Аналогичная картина наблюдается в ительменском языке:
В данном случае — al 1- имеет значение дезидератива, — аl 2— футуральное значение. Они разделены показателем имперфективного вида — qz(u) — и не могут, как в чукотском, занимать смежных позиций.
Такого же рода случай обнаруживается в максимальной модели глагольной группы в изолирующем кхмерском языке: элементарный знак nωηв порядке -18 соотнесен со значением футура, в порядке -5.2 тот же по экспоненту знак является «маркером грамматической связи между служебным глаголом и ядром ГГ» [Дмитренко 1998: 10]. Все эти факты трактуются как омонимия и принципа стабильности не нарушают.
2.2.В то же время могут наблюдаться явления, определяемые как «относительно свободный порядок следования морф» [Асиновский и др. 1987: 42]. Этот случай может быть иллюстрирован данными алеутского языка:
(18а) книгиис хила-ака- ма-ку-x¸
«книгу читать-может- тоже-он»;
(18б) книгиис хила- ма-ака-ку-x¸
«книгу читать- такую-же-может-он».
Элементы — ма- и — ака- меняются местами, меняя при этом значение словоформы, в цепочку которой они входят. В алеутском языке это далеко не единственный случай. Как явствует из максимальной модели глагольной словоформы, три порядка (12, 15, 21) могут быть заполнены морфемами со значением фазовости, потенциальности, интенциальности в свободной последовательности, определяемой намерением говорящего, в зависимости от семантического устройства словоформы. Эти факты «дают основания для сближения морфологической структуры слова с семантической структурой предложения» [Головко 1984: 12]. Важно, что значение перечисленных морфем (в (18) их представляет суффикс — ока- «мочь/долженствовать») не меняется с меной их позиции в словоформе. То же можно сказать о суффиксе — л/а-, который в (18а) занимает порядок 22, а в (18) — порядок 9: его значение в принципе инвариантно («тоже», «такой же»), хотя и приобретает в разных позициях собственные оттенки.

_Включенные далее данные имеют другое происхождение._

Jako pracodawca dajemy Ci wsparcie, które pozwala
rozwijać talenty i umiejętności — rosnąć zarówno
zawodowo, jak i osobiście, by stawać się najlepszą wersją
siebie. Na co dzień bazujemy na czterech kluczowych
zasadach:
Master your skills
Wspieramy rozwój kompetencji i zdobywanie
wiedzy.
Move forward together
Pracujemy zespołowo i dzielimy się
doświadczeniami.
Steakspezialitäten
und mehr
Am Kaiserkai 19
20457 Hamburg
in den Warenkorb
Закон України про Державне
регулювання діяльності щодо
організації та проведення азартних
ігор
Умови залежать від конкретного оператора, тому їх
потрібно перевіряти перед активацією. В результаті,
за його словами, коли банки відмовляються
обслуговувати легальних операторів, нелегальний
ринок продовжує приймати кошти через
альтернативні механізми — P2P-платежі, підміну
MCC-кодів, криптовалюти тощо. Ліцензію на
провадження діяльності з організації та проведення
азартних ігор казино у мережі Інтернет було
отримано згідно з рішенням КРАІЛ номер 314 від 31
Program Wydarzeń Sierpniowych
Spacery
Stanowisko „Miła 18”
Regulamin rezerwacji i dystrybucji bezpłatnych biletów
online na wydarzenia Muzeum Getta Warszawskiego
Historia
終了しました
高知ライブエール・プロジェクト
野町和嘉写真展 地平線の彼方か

И в данном случае, как кажется, можно констатировать, что принцип стабильности в общем не нарушается. «Относительная свобода следования морф» ограничена точно названными участками цепочки, получает разумное и достаточное объяснение. Подобные вещи, по-видимому, возможны только в языках, где слово (а) всегда начинается с корня, (б) композиция запрещена (ср. выше 0.3, 0.4). Подобные языки принято называть «полисинтетическими», но этот термин, как и «инкорпорирующие», типологической характеристикой не является.